» WORK ORDER
Pick out the lines below that include the string "improvement".

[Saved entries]
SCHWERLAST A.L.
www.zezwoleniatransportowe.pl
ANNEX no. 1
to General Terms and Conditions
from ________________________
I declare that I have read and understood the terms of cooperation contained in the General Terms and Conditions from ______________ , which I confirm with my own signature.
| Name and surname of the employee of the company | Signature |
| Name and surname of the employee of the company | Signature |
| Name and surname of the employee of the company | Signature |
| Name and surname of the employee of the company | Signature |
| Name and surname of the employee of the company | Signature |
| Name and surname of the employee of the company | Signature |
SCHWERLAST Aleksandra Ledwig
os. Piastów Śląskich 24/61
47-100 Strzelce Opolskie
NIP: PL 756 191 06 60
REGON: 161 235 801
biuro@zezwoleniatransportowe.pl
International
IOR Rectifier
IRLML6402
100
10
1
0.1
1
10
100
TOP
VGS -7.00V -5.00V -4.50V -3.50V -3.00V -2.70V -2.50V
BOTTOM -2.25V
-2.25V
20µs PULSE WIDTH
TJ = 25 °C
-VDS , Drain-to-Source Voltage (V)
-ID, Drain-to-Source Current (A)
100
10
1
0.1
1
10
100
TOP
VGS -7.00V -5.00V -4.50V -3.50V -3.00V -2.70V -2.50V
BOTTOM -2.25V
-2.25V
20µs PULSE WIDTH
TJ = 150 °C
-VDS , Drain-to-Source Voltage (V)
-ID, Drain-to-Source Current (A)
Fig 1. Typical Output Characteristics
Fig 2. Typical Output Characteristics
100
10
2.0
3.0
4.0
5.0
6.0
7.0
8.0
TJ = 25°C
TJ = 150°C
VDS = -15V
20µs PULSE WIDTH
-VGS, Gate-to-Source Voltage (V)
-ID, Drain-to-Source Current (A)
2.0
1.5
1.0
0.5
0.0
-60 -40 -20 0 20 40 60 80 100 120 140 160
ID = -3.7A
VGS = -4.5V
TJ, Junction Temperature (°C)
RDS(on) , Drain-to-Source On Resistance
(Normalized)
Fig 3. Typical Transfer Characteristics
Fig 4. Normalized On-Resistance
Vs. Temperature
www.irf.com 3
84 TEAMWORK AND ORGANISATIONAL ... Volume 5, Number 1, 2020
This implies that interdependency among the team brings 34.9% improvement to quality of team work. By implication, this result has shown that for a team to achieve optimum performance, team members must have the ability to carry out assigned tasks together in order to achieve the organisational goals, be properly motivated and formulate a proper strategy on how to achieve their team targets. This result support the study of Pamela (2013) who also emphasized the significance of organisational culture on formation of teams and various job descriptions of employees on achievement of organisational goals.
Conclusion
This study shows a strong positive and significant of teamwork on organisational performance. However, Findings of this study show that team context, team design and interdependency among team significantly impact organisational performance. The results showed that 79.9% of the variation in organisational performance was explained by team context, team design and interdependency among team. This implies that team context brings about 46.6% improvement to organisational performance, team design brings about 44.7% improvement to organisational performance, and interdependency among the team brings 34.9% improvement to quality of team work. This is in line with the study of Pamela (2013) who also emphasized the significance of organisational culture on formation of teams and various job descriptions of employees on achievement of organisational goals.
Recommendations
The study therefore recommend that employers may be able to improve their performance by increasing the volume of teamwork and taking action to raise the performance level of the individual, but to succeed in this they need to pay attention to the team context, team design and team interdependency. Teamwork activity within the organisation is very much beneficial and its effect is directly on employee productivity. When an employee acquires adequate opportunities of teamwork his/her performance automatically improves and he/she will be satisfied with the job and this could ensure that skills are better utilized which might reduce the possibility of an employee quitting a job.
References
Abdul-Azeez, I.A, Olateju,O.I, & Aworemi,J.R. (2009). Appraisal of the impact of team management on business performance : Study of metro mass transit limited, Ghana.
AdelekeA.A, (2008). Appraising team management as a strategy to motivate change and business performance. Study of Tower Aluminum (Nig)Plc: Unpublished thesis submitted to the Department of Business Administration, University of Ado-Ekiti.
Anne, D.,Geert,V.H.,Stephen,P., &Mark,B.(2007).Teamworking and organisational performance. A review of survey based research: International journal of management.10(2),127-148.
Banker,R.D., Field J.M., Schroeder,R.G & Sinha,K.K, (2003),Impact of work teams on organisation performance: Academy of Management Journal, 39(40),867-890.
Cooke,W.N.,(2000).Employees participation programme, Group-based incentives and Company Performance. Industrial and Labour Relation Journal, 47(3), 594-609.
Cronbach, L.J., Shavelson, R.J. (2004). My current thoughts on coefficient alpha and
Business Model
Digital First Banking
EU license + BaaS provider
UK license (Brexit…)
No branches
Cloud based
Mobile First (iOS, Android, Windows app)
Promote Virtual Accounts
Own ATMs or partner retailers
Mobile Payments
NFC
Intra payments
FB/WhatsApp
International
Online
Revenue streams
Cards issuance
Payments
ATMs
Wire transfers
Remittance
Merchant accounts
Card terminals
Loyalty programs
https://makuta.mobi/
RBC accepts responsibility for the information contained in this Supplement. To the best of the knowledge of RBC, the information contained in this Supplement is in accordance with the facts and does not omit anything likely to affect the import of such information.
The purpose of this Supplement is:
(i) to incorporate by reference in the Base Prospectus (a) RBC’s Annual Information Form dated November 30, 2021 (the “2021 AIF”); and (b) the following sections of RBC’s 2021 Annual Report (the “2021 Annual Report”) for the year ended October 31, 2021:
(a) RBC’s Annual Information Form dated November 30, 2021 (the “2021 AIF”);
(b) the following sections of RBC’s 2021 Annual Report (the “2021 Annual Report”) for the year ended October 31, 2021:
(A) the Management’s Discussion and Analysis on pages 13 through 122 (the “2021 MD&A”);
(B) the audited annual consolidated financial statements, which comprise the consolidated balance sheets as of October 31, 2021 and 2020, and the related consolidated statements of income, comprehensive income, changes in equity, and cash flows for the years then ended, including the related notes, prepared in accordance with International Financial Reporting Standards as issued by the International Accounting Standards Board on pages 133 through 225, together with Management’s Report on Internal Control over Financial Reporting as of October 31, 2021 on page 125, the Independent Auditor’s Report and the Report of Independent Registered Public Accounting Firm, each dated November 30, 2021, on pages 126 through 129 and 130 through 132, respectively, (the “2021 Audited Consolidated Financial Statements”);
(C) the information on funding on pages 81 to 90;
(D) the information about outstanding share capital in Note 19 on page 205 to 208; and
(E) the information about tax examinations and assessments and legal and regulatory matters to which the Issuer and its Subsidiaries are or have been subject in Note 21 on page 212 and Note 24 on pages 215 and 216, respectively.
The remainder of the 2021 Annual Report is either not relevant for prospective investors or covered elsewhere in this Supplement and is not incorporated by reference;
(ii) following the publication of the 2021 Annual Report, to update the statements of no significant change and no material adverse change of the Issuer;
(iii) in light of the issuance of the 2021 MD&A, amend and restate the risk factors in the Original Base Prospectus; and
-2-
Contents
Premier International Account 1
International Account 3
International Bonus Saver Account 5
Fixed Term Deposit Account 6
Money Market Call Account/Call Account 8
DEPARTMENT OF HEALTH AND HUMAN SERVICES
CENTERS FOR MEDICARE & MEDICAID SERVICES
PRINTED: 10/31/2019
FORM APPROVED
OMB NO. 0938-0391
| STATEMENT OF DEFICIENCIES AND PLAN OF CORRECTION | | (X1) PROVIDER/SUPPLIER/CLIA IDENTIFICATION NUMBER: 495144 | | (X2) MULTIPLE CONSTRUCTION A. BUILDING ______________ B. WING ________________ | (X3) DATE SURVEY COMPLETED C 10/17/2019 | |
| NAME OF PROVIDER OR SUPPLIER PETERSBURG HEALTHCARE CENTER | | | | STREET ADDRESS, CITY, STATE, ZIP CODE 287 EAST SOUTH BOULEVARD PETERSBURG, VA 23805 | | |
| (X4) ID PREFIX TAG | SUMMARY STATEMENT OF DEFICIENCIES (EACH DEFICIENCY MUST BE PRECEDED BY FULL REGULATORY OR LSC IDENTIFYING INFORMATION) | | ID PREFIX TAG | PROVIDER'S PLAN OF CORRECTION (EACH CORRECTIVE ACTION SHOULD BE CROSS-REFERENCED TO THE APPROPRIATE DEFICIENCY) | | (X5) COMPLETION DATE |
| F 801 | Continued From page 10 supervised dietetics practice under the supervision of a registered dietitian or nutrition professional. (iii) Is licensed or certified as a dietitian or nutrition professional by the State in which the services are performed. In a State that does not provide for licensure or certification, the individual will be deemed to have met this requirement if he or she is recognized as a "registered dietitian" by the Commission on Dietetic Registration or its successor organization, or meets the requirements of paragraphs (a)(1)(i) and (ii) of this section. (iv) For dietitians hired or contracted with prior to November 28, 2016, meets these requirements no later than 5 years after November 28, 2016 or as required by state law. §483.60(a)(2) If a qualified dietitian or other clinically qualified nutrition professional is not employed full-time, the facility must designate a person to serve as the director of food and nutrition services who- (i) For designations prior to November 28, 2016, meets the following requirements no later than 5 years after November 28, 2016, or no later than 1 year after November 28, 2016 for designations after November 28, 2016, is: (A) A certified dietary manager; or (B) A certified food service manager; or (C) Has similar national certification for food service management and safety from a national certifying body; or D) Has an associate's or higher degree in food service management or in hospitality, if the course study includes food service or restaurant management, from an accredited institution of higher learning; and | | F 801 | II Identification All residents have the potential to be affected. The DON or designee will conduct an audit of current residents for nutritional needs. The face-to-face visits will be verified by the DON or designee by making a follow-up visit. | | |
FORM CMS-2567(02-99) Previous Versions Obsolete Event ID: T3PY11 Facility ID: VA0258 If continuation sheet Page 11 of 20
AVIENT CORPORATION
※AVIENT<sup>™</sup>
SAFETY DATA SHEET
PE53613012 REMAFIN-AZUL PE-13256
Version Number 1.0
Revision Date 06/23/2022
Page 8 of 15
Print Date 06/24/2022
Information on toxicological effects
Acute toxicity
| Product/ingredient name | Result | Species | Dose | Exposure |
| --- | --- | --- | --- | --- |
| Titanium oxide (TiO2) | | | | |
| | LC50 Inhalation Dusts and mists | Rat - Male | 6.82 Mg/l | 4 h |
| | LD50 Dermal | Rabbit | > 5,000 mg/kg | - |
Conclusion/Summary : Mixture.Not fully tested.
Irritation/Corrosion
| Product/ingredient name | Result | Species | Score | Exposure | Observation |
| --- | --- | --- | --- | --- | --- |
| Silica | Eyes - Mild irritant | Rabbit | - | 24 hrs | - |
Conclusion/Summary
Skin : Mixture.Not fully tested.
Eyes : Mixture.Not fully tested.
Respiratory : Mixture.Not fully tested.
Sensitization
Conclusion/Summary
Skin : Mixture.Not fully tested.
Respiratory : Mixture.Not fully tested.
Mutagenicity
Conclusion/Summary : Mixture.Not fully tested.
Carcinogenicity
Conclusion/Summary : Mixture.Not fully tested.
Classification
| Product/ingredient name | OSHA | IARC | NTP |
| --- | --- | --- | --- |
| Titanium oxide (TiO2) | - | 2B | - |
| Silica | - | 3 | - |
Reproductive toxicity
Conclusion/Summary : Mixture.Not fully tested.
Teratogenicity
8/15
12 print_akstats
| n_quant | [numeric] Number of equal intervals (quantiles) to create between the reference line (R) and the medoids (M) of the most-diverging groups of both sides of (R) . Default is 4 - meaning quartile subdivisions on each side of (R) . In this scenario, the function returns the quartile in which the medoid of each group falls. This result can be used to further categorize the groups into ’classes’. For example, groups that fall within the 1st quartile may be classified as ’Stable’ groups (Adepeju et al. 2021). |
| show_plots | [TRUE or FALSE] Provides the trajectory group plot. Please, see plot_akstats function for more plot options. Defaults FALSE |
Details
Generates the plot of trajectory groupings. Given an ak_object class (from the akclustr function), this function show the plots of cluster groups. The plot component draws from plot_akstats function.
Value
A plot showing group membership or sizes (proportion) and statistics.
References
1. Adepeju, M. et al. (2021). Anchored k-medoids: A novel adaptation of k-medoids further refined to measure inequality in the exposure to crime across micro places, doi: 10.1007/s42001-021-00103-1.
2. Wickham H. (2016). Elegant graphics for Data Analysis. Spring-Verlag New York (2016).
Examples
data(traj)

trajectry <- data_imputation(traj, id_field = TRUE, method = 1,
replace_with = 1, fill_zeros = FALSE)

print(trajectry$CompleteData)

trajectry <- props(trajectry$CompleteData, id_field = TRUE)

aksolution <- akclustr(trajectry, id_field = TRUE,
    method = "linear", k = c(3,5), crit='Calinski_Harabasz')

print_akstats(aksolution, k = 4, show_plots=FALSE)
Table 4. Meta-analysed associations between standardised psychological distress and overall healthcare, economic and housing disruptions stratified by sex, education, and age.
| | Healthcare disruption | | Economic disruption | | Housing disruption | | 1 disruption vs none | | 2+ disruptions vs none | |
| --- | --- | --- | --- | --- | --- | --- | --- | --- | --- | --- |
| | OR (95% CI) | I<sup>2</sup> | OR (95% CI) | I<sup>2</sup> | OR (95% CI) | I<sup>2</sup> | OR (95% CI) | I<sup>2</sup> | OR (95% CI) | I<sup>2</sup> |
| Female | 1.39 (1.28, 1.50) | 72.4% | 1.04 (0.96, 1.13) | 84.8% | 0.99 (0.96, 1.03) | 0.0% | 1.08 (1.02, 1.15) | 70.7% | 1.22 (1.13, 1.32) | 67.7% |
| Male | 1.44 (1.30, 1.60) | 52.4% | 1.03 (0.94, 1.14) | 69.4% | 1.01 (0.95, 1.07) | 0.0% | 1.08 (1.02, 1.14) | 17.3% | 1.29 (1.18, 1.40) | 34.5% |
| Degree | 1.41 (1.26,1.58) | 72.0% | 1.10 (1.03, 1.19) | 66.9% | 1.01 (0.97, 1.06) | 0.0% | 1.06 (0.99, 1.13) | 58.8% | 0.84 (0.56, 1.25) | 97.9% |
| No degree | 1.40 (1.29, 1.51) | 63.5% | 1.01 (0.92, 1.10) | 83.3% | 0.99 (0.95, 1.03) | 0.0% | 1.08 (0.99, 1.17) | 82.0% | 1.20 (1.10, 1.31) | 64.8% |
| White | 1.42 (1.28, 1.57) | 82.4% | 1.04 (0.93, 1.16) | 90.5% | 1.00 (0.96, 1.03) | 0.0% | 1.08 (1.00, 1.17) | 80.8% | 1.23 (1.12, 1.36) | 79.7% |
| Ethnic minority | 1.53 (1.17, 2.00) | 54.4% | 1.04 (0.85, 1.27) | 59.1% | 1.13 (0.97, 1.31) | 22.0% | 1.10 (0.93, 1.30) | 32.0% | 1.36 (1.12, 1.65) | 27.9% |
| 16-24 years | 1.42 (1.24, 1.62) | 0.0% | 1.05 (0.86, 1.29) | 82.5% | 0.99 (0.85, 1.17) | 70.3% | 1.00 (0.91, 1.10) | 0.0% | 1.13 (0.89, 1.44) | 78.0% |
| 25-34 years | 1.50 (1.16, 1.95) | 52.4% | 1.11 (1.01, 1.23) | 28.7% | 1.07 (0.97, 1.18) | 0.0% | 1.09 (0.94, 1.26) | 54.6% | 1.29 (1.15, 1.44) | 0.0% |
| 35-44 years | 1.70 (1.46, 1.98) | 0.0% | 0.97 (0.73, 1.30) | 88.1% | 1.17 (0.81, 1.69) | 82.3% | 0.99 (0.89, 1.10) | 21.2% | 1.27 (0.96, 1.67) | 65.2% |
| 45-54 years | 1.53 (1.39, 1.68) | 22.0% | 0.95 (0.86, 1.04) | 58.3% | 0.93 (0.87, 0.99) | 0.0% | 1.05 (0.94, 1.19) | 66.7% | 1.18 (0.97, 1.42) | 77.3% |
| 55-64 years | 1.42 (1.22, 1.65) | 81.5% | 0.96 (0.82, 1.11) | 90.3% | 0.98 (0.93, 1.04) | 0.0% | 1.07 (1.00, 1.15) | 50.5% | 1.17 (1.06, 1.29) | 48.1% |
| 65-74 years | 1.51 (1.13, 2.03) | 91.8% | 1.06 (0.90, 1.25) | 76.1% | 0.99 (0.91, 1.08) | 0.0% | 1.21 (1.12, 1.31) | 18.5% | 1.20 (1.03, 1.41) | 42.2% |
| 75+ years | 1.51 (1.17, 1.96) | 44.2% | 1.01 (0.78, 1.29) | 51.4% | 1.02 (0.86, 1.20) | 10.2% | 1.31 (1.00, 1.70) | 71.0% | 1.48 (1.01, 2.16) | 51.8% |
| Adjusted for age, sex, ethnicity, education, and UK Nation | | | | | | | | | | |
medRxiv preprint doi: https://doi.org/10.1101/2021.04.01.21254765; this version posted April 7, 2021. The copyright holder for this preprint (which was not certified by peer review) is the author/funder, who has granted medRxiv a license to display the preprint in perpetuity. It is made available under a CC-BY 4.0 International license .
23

» REPLY
This implies that interdependency among the team brings 34.9% improvement to quality of team work. By implication, this result has shown that for a team to achieve optimum performance, team members must have the ability to carry out assigned tasks together in order to achieve the organisational goals, be properly motivated and formulate a proper strategy on how to achieve their team targets. This result support the study of Pamela (2013) who also emphasized the significance of organisational culture on formation of teams and various job descriptions of employees on achievement of organisational goals.
This study shows a strong positive and significant of teamwork on organisational performance. However, Findings of this study show that team context, team design and interdependency among team significantly impact organisational performance. The results showed that 79.9% of the variation in organisational performance was explained by team context, team design and interdependency among team. This implies that team context brings about 46.6% improvement to organisational performance, team design brings about 44.7% improvement to organisational performance, and interdependency among the team brings 34.9% improvement to quality of team work. This is in line with the study of Pamela (2013) who also emphasized the significance of organisational culture on formation of teams and various job descriptions of employees on achievement of organisational goals.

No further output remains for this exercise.